Touboul E, Schlienger M, Buffat L, Lefkopoulos D, Yao X G, Parc R, Tiret E, Gallot D, Malafosse M, Laugier A
Service de Cancérologie-Radiothérapie, Hôpital Tenon, Paris, France.
Radiother Oncol. 1995 Mar;34(3):195-202. doi: 10.1016/0167-8140(95)01522-i.
Between 1973 and 1991, 17 patients with epidermoid carcinoma of the anal margin without evidence of distant metastasis were treated with curative-intent radiation therapy (RT). There were nine T1-tumors, six T2-, one T3- and one T4-tumor; two patients presented with inguinal node involvement: one N1 and one N3. Nine patients underwent prior incomplete local excision (six with microscopic involvement of surgical margins and two with macroscopic residual disease). The radiation dose to the tumor was 60-70 Gy; the radiation dose to the inguinal lymph nodes was 40-45 Gy in N0, and 50-60 Gy for involved inguinal nodes. The 5- and 10-year cancer-specific survival rates were 86.2% and 77.5%, respectively. The same probabilities were 100% and 100% for T1-tumors, 60% and 40% for T2-tumors. Severe complications occurred in two patients, one anal radionecrosis requiring a colostomy and one permanent anal incontinence after local excision, which was non-related to irradiation. For the cured patients, the sphincter preservation rate after 5 years was 82% (9/11). In univariate analysis and in Cox multivariate analysis, the cancer-specific survival rate was influenced by one factor: the tumor size.
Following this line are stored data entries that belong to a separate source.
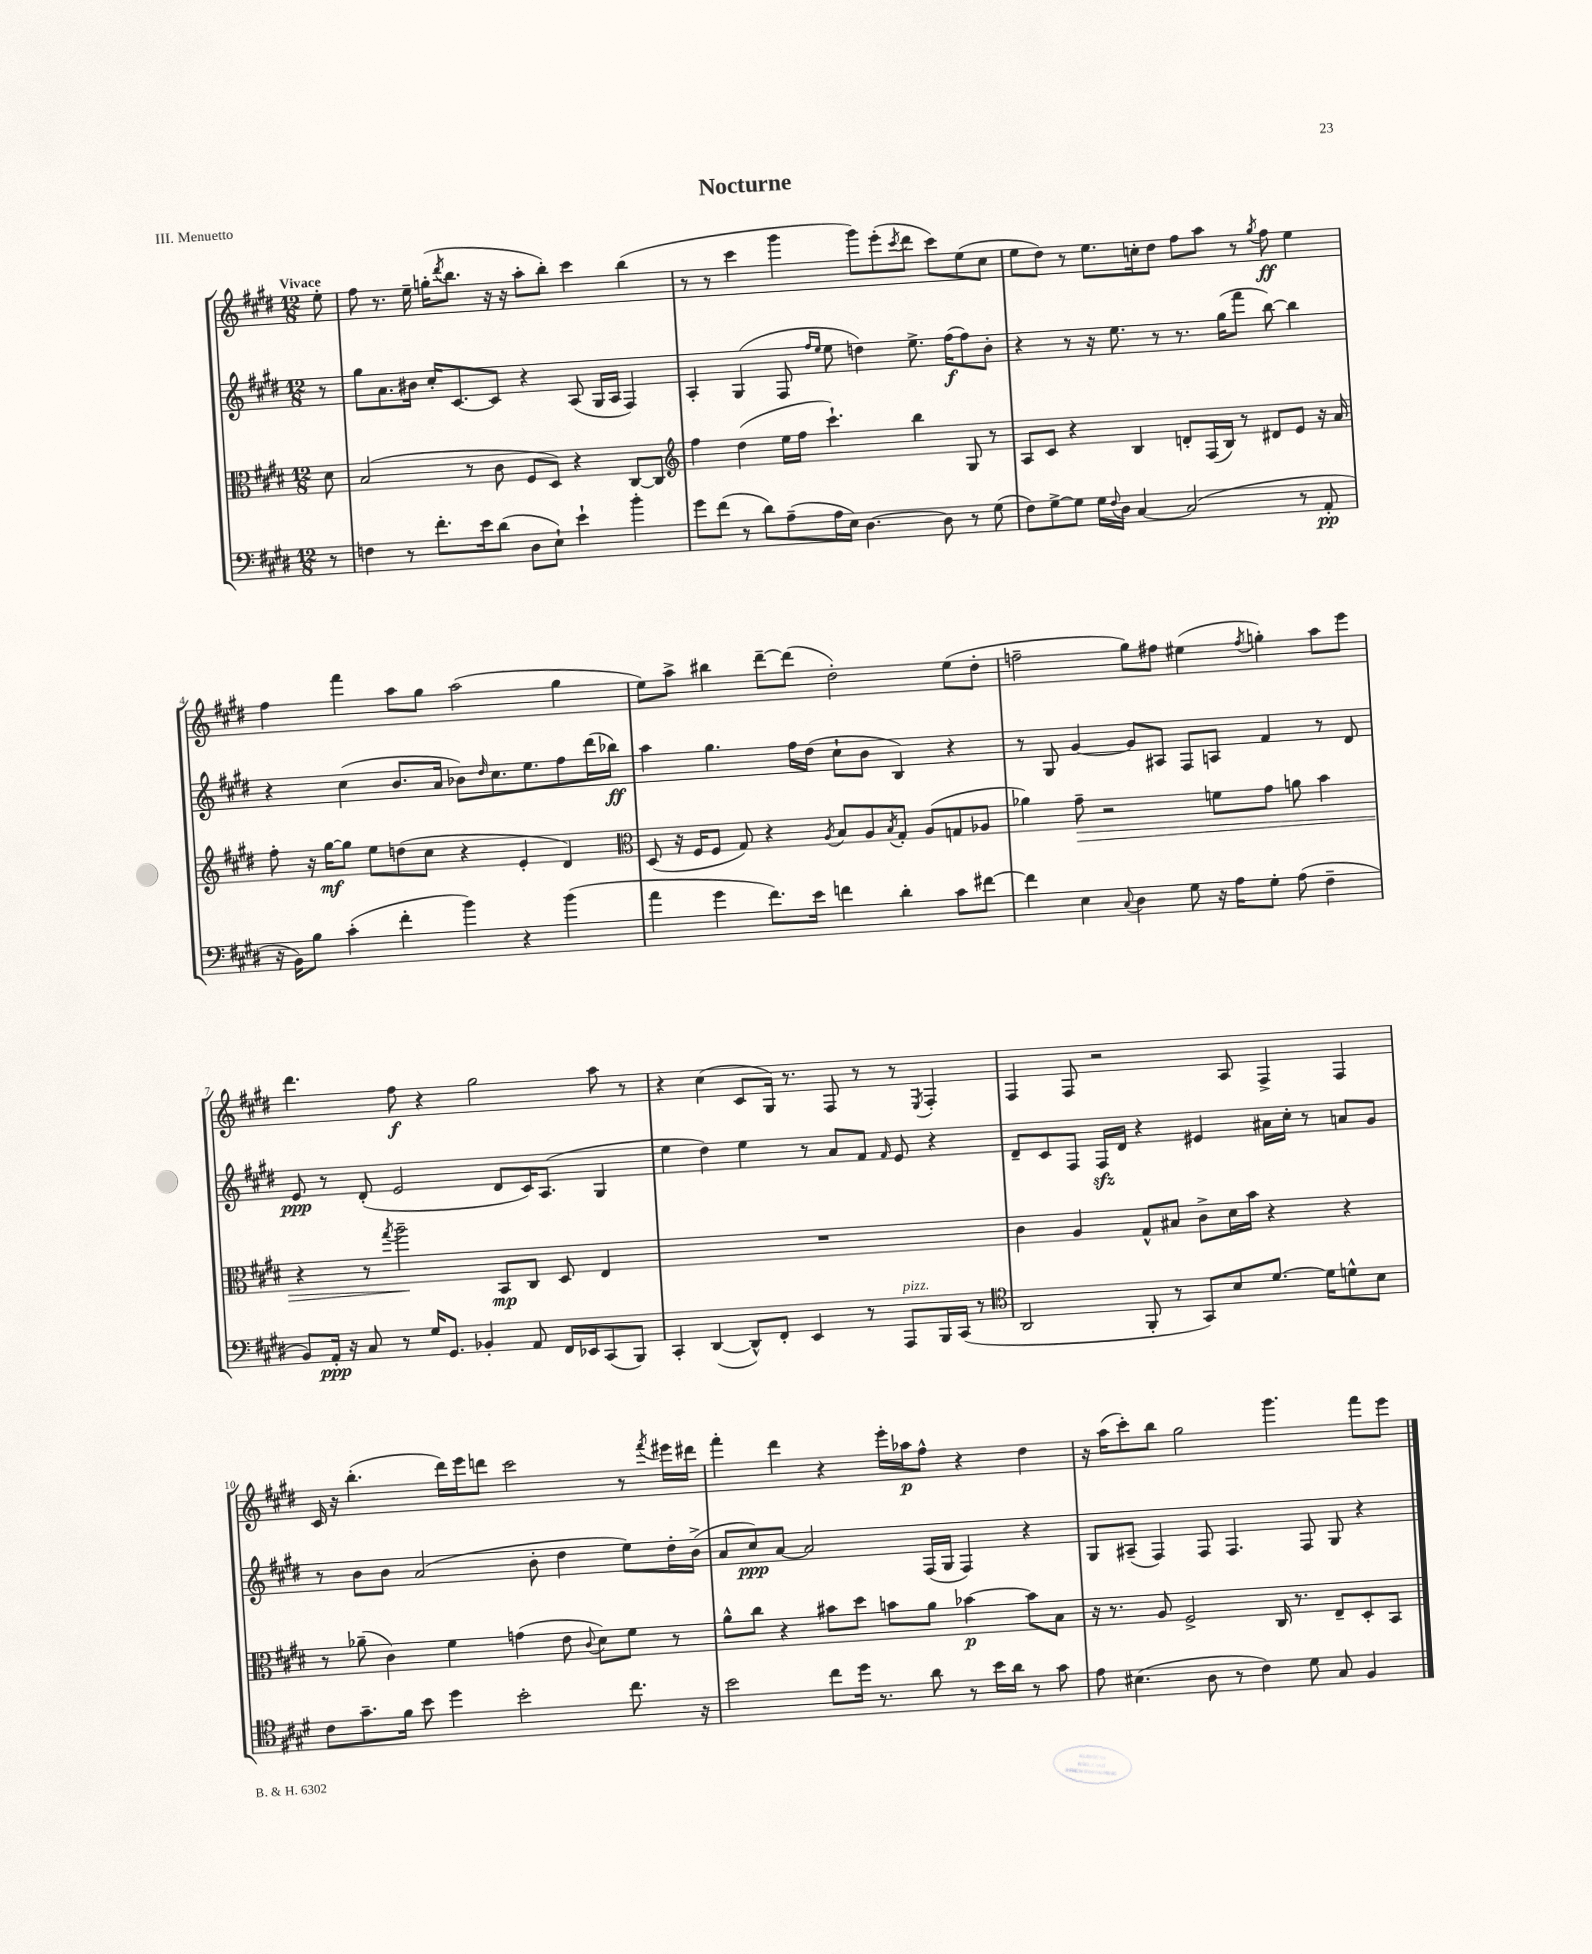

**kern	**kern	**kern	**kern
*staff4	*staff3	*staff2	*staff1
*clefF4	*clefC3	*clefG2	*clefG2
*k[f#c#g#d#]	*k[f#c#g#d#]	*k[f#c#g#d#]	*k[f#c#g#d#]
*M12/8	*M12/8	*M12/8	*M12/8
8r	8d#\	8r	8ee'\
=	=	=	=
4F\	(2B/	8gg#\L	8ff#\
.	.	8.a\	8.r
8r	.	.	.
.	.	16b#\Jk	16ee~\
8.f#'\L	.	16cc#'/LK	(16gg'\LK
.	.	.	8qddd#/
.	.	[8.c#/	8.bb\J
.	8r	.	.
16e\k	.	.	.
(8d#\J	8c#\	8c#/]J	16r
.	.	.	16r
8D#\L	8F#/L	4r	8aa'\L
8E`\J)	8D#/J)	.	8bb'\J)
4e`\	4r	(8A/	4ccc#\
.	.	16G#/LL	.
.	.	16A/JJ	.
4b'\	[8C#/L	4F#/)	(4bb\
.	8C#/]J	.	.
=	=	=	=
*	*clefG2	*	*
8g#\L	4ff#\	4A'/	8r
(8f#\J	.	.	8r
8r	(4dd#\	(4G#/	4ccc#\
8d#\L)	.	.	.
(8A~\	16ee\LL	8F#/	4ggg#\
.	16ff#\JJ	.	.
.	.	16qqff#/LL	.
.	.	16qqee/JJ	.
16A\L	4.ccc#`\)	8ee\	.
16E\JJ)	.	.	.
[4.D#\	.	4dd\)	8ggg#\L)
.	.	.	(8eee'\
.	.	.	8qccc#/
.	4bb\	8.ee^\	8ddd#\J
8D#\]	.	.	8ccc#\L)
.	.	(16ff#\LK	.
8r	8G#/	8ff#\)	(8ee\
(8G#\	8r	8b'\J	8cc#\J
=	=	=	=
8F#\L)	8A/L	4r	8ee\L
[8G#^\	8c#/J	.	8dd#\J)
8G#\]J	4r	8r	8r
16G#\LL	.	16r	8.ee\L
8qqF#/	.	.	.
16D#\JJ	.	8.ee\	.
[4C#/	4B/	.	.
.	.	.	16cc'\k
.	.	8r	8dd#\J
(2C#/]	8d'/L	8.r	8ff#\L
.	(16F#/L	.	8aa\J
.	16B/JJ)	(16gg#\LK	.
.	8r	8fff#\J	8r
.	.	.	8qgg#/
.	8d#/L	[8bb\)	8ff#\
8r	8e/J	4bb\]	4ee\
8AA'/	16r	.	.
.	16a/	.	.
=	=	=	=
16r	8ff#'\	4r	4ff#\
16BB\LK)	.	.	.
8B\J	16r	.	.
.	[16gg#\LK	.	.
(4c#'\	8gg#\]J	(4cc#\	4fff#\
.	8ee\L	.	.
4f#'\	(8dd\	8.b/L	8aa\L
.	8cc#\J	.	8gg#\J
.	.	16a/Jk	.
4b\)	4r	8b-\L)	(2aa\
.	.	16qqdd#/	.
.	.	8.cc#\	.
4r	4e'/	.	.
.	.	8.ee\	.
(4b\	4d#/)	8ff#\	4gg#\
.	.	(16ddd#\L	.
.	.	16bb-\JJ)	.
=	=	=	=
*	*clefC3	*	*
4a\	(8D#/	4aa\	8ee\L)
.	16r	.	8aa^\J
.	16F#/LK	.	.
4g#\	8F#/J	4.gg#\	4bb#\
.	8G#/)	.	.
8.f#\L)	4r	.	[8ddd#~\L
.	.	16ff#\LL	(8ddd#\]J
16e\Jk	.	(16dd#\JJ	.
.	8qA/	.	.
4f\	8B/L	8cc#`\L	2dd#'\)
.	8A/	8b\J	.
.	8qB/	.	.
4d#'\	8G#'/J	4B/)	.
.	(8A/L	.	.
8c#\L	8G/	4r	(8ee\L
[8f#\J	8A-/J	.	8dd#'\J
=	=	=	=
4f#\]	4a-\)	8r	2ff~\
.	.	8G#/	.
4E\	8g#~\	[4g#/	.
.	2r	.	.
8qqC#/	.	.	.
4D#\	.	8g#/]L	8gg#\L)
.	.	8A#/J	8ff#\J
8G#\	.	8F#/L	(4ee#\
16r	8f\L	8A/J	.
16A\LK	.	.	.
.	.	.	8qff#/
8G#'\J	8g#\J	4f#/	4gg'\)
(8A\	8a\	.	.
4F#~\	4b\	8r	8aa\L
.	.	8d#/	8eee\J
=	=	=	=
8BB/L)	4r	8e/	4.ddd#\
16AA'/Jk	.	8r	.
16r	.	.	.
8C#/	8r	(8d#'/	.
.	8qgg#/	.	.
8r	2aa~\	2e/	8ff#\
16G#/LK	.	.	4r
8.GG#/J	.	.	.
4BB-'/	.	.	2gg#\
.	8BB/L	8d#/L	.
8AA/	8C#/J	16c#/K)	.
.	.	(8.A/J	.
16FF#/LL	8D#/	.	.
16EE-/J	.	.	.
(8CC#/	4E/	4G#/	8aa\
8BBB/J)	.	.	8r
=	=	=	=
4CC#'/	1.r	4ee\	4r
([4DD#/	.	4dd#\)	(4cc#\
8DD#^^/]L)	.	4ee\	8c#/L
8FF#'/J	.	.	16G#/Jk)
.	.	.	8.r
4EE/	.	8r	.
.	.	8a/L	8F#/
8r	.	8f#/J	8r
.	.	16qqf#/	.
8AAA/L	.	8e/	8r
.	.	.	8qE/
16BBB/L	.	4r	4F#'/
(16CC#/JJ	.	.	.
8r	.	.	.
=	=	=	=
*clefC4	*	*	*
2AA/	4c#\	8d#~/L	4F#/
.	.	8c#/	.
.	4A/	8F#/J	8F#/
.	.	16F#/LL	2r
.	.	16d#/JJ	.
8FF#'/	8G#^^/L	4r	.
8r	8B#/J	.	.
8GG#/L)	8c#^\L	4e#/	.
8B/	16d#\L	.	8A/
.	16b\JJ	.	.
[8.d#/J	4r	16a#\LL	4F#^/
.	.	16cc#'\JJ	.
.	.	8r	.
16d#\]LK	.	.	.
8d^^\	4r	8a/L	4F#/
8B\J	.	8g#/J	.
=	=	=	=
8c#\L	8r	8r	16c#/
.	.	.	16r
8.g#~\	(8a-~\	8b\L	(4.bb'\
.	4c#\)	8b\J	.
16f#\Jk	.	.	.
8b\	.	(2a/	.
4dd#\	4f#\	.	16ddd#\LL)
.	.	.	16eee\J
.	.	.	8ddd\J
2b'\	(4g\	.	2ccc#\
.	.	8b'\	.
.	8e\	4dd#\	.
.	8qqc#/	.	.
.	8d#\L)	.	.
8.cc#\	8f#\J	8ee\L)	8r
.	.	.	8qfff#/
.	8r	16dd#'\L	16eee#\LL
16r	.	(16b^\JJ	16ddd#\JJ
=	=	=	=
2b\	8a^^\L	8a/L	4fff#'\
.	8cc#\J	8cc#/)	.
.	4r	[8a/J	4ddd#\
.	.	2a/]	.
8cc#\L	8b#\L	.	4r
16dd#\Jk	8dd#\J	.	.
8.r	.	.	.
.	8b\L	.	16eee'\LL
.	.	.	16aa-\J
8a\	8a\J	(16F#/LL	8ff#^^\J
.	.	16G#/JJ	.
8r	[4b-\	4F#/)	4r
16b\LL	.	.	.
16a\JJ	.	.	.
8r	8b-\]L	4r	4dd#\
8g#\	8B\J	.	.
=	=	=	=
8e\	16r	8G#/L	16r
.	8.r	.	(16aa\LK
(4.B#\	.	(8A#~/J	8ccc#'\)
.	8A/	4F#/)	8bb\J
.	2F#^/	.	2gg#\
8A\	.	8F#/	.
8r	.	4.F#/	.
4c#\)	.	.	.
.	16C#/	.	4.ggg#\
.	8.r	.	.
8d#\	.	8F#/	.
8G#/	8E~/L	8G#/	.
4F#/	8D#'/	4r	8fff#\L
.	8BB/J	.	8eee\J
==	==	==	==
*-	*-	*-	*-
1973年至1991年间,17例肛管边缘表皮样癌患者在无远处转移证据的情况下接受了根治性放疗(RT)。其中有9例T1期肿瘤、6例T2期、1例T3期和1例T4期肿瘤;2例患者出现腹股沟淋巴结受累:1例为N1,1例为N3。9例患者之前接受过局部不完全切除(6例手术切缘有显微镜下受累,2例有肉眼可见的残留病灶)。肿瘤的放疗剂量为60 - 70 Gy;腹股沟淋巴结的放疗剂量在N0时为40 - 45 Gy,腹股沟淋巴结受累时为50 - 60 Gy。5年和10年的癌症特异性生存率分别为86.2%和77.5%。T1期肿瘤的相同概率分别为100%和100%,T2期肿瘤为60%和40%。2例患者出现严重并发症,1例为放射性肛门坏死需要行结肠造口术,1例在局部切除后出现永久性肛门失禁,这与放疗无关。对于治愈的患者,5年后括约肌保留率为82%(9/11)。在单因素分析和Cox多因素分析中,癌症特异性生存率受一个因素影响:肿瘤大小。